Hoy nadie parece estar a salvo de los problemas. Las constantes crisis a las que se enfrenta la industria del automóvil desde la pandemia de la COVID-19, sumado a la irrupción de China, así como los diferentes conflictos bélicos instalados en Europa del Este y Oriente Medio, han complicado la situación financiera de muchas compañías tradicionales, incluyendo Porsche. El consejo de supervisión de la compañía ha aprobado el plan del director ejecutivo, Michael Leiters, de recortar otros 5.000 puestos de trabajo en Alemania, lo que eleva el total de reducciones de plantilla previstas a 8.900, mientras la empresa lucha contra la debilitación de la demanda en China y la caída de los beneficios.
Tras el desplome de su margen operativo, la dirección de la compañía evalúa ampliar el alcance de sus recortes de plantilla como parte de una estrategia para acelerar el saneamiento de sus cuentas y adaptar su estructura a la nueva realidad del mercado global. Los despidos ahora planteados, programados hasta el 2035 se suman a los planes de despido ya aprobados con los representantes de los trabajadores, duplicando el alcance de los recortes con el objetivo de recortar costes fijos y recuperar la rentabilidad histórica de la marca. Todo el Grupo Volkswagen recortará plantilla durante los próximos años.
Reducción de la gama y enfoque en modelos de mayor margen

La estrategia para acelerar la recuperación financiera de la empresa va más allá de la reducción de personal e implica una profunda reorganización de su oferta comercial. Los alemanes buscan abandonar la diversificación excesiva para centrarse exclusivamente en sus productos de mayor rentabilidad, optimizando el uso de sus plataformas de producción y conteniendo los gastos de desarrollo. Varios son los modelos actuales que corren peligro, mientras que otros podrían variar su planeamiento.
En este sentido, la compañía simplificará su catálogo eliminando variantes secundarias para concentrar sus recursos en iconos como el 911 o el Cayenne eléctrico que está cosechando buenas cifras de ventas. Esta política de priorizar el margen frente al volumen de unidades vendidas pretende paliar la caída de entregas registrada en mercados clave como el chino, donde la demanda de modelos de alta gama ha experimentado un severo retroceso. Sin embargo, no todos los modelos tendrán el mismo futuro. El Panamera parece tener los días contados, mientras que Porsche no sabe muy bien qué hacer con los futuros 718 eléctricos.

_Acción requerida A_
Reproduce el pasaje del texto sobre Porsche que arranca con las palabras que contienen «En este sentido, la» y concluye con «futuros 718 eléctricos.».
_Acción requerida B_
Enumera todos los modelos de Porsche que el texto sobre Porsche menciona por su nombre.

_Filas mostradas_
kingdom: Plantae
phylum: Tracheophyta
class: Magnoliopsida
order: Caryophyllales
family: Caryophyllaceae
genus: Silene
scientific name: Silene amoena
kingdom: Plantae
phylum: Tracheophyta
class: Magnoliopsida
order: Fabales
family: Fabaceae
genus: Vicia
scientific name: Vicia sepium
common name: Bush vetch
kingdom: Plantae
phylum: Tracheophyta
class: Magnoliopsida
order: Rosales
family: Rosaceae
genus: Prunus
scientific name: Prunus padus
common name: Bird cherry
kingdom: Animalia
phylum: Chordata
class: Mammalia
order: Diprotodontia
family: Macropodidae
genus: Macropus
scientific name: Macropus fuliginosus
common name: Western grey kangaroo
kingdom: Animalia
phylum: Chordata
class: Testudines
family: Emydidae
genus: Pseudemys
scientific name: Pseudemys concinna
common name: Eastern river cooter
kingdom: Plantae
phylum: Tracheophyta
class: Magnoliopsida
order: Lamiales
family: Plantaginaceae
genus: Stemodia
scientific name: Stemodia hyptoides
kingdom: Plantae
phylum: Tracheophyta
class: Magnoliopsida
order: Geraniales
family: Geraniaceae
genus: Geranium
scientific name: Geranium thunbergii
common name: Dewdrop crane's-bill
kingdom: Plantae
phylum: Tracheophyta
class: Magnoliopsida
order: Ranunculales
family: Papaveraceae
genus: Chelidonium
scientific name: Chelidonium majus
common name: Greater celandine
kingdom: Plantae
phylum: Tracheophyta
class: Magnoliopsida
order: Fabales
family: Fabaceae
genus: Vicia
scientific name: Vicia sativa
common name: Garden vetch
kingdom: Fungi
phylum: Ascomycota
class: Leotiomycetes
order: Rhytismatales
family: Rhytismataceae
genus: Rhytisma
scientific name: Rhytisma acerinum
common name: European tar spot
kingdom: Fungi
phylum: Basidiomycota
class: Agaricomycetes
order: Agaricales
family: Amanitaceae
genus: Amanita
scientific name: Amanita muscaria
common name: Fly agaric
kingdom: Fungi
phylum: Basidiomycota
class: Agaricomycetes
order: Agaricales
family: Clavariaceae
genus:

_Respuesta a la tarea A_
En este sentido, la compañía simplificará su catálogo eliminando variantes secundarias para concentrar sus recursos en iconos como el 911 o el Cayenne eléctrico que está cosechando buenas cifras de ventas. Esta política de priorizar el margen frente al volumen de unidades vendidas pretende paliar la caída de entregas registrada en mercados clave como el chino, donde la demanda de modelos de alta gama ha experimentado un severo retroceso. Sin embargo, no todos los modelos tendrán el mismo futuro. El Panamera parece tener los días contados, mientras que Porsche no sabe muy bien qué hacer con los futuros 718 eléctricos.

_Respuesta a la tarea B_
- el 911
- el Cayenne eléctrico
- el Panamera
- los futuros 718 eléctricos